Recorded data:

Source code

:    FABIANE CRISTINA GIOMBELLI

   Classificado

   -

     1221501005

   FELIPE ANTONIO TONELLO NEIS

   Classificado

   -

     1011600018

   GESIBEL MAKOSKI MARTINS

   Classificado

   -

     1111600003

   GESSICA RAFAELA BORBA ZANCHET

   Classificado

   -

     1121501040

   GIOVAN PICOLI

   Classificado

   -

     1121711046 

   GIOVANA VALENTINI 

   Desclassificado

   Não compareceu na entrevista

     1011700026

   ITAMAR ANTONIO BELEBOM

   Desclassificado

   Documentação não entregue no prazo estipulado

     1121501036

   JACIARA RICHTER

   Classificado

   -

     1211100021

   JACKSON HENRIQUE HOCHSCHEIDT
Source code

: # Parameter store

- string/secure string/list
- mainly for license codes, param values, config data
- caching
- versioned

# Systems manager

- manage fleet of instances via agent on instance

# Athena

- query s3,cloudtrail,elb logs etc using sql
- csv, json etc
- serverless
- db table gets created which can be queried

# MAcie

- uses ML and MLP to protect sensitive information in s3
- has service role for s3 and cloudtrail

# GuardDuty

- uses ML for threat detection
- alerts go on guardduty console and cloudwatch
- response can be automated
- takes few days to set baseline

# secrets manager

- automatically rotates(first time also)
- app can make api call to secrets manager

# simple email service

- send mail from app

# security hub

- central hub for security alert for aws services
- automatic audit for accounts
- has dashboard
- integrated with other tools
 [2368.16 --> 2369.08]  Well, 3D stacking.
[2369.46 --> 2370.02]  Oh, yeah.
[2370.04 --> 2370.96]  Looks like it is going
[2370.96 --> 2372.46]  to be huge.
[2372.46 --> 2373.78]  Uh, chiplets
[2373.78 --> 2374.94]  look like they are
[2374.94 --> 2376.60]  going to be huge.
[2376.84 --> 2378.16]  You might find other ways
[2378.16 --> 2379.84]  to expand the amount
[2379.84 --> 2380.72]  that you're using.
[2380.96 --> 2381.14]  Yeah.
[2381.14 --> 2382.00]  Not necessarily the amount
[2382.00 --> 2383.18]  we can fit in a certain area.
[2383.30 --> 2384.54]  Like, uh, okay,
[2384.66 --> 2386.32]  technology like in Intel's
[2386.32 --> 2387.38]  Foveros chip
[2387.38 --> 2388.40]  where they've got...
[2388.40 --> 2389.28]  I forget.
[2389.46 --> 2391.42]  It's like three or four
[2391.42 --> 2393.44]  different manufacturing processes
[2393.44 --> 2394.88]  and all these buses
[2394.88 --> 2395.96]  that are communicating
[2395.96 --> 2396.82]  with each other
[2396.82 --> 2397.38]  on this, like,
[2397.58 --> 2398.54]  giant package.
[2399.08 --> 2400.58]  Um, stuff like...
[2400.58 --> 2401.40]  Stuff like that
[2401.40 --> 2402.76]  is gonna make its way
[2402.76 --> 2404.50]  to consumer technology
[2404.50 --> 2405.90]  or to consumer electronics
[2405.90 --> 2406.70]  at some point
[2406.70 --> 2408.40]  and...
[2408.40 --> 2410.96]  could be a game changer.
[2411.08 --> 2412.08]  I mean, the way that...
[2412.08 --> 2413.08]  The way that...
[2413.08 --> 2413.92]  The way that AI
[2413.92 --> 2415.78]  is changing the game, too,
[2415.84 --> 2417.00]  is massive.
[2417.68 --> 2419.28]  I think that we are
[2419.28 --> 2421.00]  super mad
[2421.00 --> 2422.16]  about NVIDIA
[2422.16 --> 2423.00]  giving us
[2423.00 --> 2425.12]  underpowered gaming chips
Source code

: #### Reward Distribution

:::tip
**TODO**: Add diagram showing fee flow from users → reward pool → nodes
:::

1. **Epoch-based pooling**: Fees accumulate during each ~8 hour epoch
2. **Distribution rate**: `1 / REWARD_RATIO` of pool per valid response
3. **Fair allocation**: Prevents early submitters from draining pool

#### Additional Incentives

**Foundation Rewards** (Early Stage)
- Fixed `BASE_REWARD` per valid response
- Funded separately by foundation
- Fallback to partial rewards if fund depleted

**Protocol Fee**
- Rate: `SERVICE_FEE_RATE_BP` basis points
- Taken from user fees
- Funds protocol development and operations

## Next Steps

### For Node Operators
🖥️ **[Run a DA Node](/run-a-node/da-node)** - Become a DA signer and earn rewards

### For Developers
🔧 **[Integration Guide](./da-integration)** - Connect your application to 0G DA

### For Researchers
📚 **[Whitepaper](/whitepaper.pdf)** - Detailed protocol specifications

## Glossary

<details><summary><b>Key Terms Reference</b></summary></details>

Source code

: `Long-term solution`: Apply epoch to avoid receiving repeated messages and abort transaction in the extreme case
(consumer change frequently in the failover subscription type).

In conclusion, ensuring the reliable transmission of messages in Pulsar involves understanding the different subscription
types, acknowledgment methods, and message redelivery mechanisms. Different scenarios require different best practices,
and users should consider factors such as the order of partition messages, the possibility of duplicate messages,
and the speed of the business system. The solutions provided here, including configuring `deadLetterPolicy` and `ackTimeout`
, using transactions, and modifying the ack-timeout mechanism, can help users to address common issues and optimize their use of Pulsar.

## [TASK STATEMENT]
Could you retype every record above exactly as it appears?

## [ANSWER TO THIS TASK]
Source code

:    FABIANE CRISTINA GIOMBELLI

   Classificado

   -

     1221501005

   FELIPE ANTONIO TONELLO NEIS

   Classificado

   -

     1011600018

   GESIBEL MAKOSKI MARTINS

   Classificado

   -

     1111600003

   GESSICA RAFAELA BORBA ZANCHET

   Classificado

   -

     1121501040

   GIOVAN PICOLI

   Classificado

   -

     1121711046 

   GIOVANA VALENTINI 

   Desclassificado

   Não compareceu na entrevista

     1011700026

   ITAMAR ANTONIO BELEBOM

   Desclassificado

   Documentação não entregue no prazo estipulado

     1121501036

   JACIARA RICHTER

   Classificado

   -

     1211100021

   JACKSON HENRIQUE HOCHSCHEIDT
Source code

: # Parameter store

- string/secure string/list
- mainly for license codes, param values, config data
- caching
- versioned

# Systems manager

- manage fleet of instances via agent on instance

# Athena

- query s3,cloudtrail,elb logs etc using sql
- csv, json etc
- serverless
- db table gets created which can be queried

# MAcie

- uses ML and MLP to protect sensitive information in s3
- has service role for s3 and cloudtrail

# GuardDuty

- uses ML for threat detection
- alerts go on guardduty console and cloudwatch
- response can be automated
- takes few days to set baseline

# secrets manager

- automatically rotates(first time also)
- app can make api call to secrets manager

# simple email service

- send mail from app

# security hub

- central hub for security alert for aws services
- automatic audit for accounts
- has dashboard
- integrated with other tools
 [2368.16 --> 2369.08]  Well, 3D stacking.
[2369.46 --> 2370.02]  Oh, yeah.
[2370.04 --> 2370.96]  Looks like it is going
[2370.96 --> 2372.46]  to be huge.
[2372.46 --> 2373.78]  Uh, chiplets
[2373.78 --> 2374.94]  look like they are
[2374.94 --> 2376.60]  going to be huge.
[2376.84 --> 2378.16]  You might find other ways
[2378.16 --> 2379.84]  to expand the amount
[2379.84 --> 2380.72]  that you're using.
[2380.96 --> 2381.14]  Yeah.
[2381.14 --> 2382.00]  Not necessarily the amount
[2382.00 --> 2383.18]  we can fit in a certain area.
[2383.30 --> 2384.54]  Like, uh, okay,
[2384.66 --> 2386.32]  technology like in Intel's
[2386.32 --> 2387.38]  Foveros chip
[2387.38 --> 2388.40]  where they've got...
[2388.40 --> 2389.28]  I forget.
[2389.46 --> 2391.42]  It's like three or four
[2391.42 --> 2393.44]  different manufacturing processes
[2393.44 --> 2394.88]  and all these buses
[2394.88 --> 2395.96]  that are communicating
[2395.96 --> 2396.82]  with each other
[2396.82 --> 2397.38]  on this, like,
[2397.58 --> 2398.54]  giant package.
[2399.08 --> 2400.58]  Um, stuff like...
[2400.58 --> 2401.40]  Stuff like that
[2401.40 --> 2402.76]  is gonna make its way
[2402.76 --> 2404.50]  to consumer technology
[2404.50 --> 2405.90]  or to consumer electronics
[2405.90 --> 2406.70]  at some point
[2406.70 --> 2408.40]  and...
[2408.40 --> 2410.96]  could be a game changer.
[2411.08 --> 2412.08]  I mean, the way that...
[2412.08 --> 2413.08]  The way that...
[2413.08 --> 2413.92]  The way that AI
[2413.92 --> 2415.78]  is changing the game, too,
[2415.84 --> 2417.00]  is massive.
[2417.68 --> 2419.28]  I think that we are
[2419.28 --> 2421.00]  super mad
[2421.00 --> 2422.16]  about NVIDIA
[2422.16 --> 2423.00]  giving us
[2423.00 --> 2425.12]  underpowered gaming chips
Source code

: #### Reward Distribution

:::tip
**TODO**: Add diagram showing fee flow from users → reward pool → nodes
:::

1. **Epoch-based pooling**: Fees accumulate during each ~8 hour epoch
2. **Distribution rate**: `1 / REWARD_RATIO` of pool per valid response
3. **Fair allocation**: Prevents early submitters from draining pool

#### Additional Incentives

**Foundation Rewards** (Early Stage)
- Fixed `BASE_REWARD` per valid response
- Funded separately by foundation
- Fallback to partial rewards if fund depleted

**Protocol Fee**
- Rate: `SERVICE_FEE_RATE_BP` basis points
- Taken from user fees
- Funds protocol development and operations

## Next Steps

### For Node Operators
🖥️ **[Run a DA Node](/run-a-node/da-node)** - Become a DA signer and earn rewards

### For Developers
🔧 **[Integration Guide](./da-integration)** - Connect your application to 0G DA

### For Researchers
📚 **[Whitepaper](/whitepaper.pdf)** - Detailed protocol specifications

## Glossary

<details><summary><b>Key Terms Reference</b></summary></details>

Source code

: `Long-term solution`: Apply epoch to avoid receiving repeated messages and abort transaction in the extreme case
(consumer change frequently in the failover subscription type).

In conclusion, ensuring the reliable transmission of messages in Pulsar involves understanding the different subscription
types, acknowledgment methods, and message redelivery mechanisms. Different scenarios require different best practices,
and users should consider factors such as the order of partition messages, the possibility of duplicate messages,
and the speed of the business system. The solutions provided here, including configuring `deadLetterPolicy` and `ackTimeout`
, using transactions, and modifying the ack-timeout mechanism, can help users to address common issues and optimize their use of Pulsar.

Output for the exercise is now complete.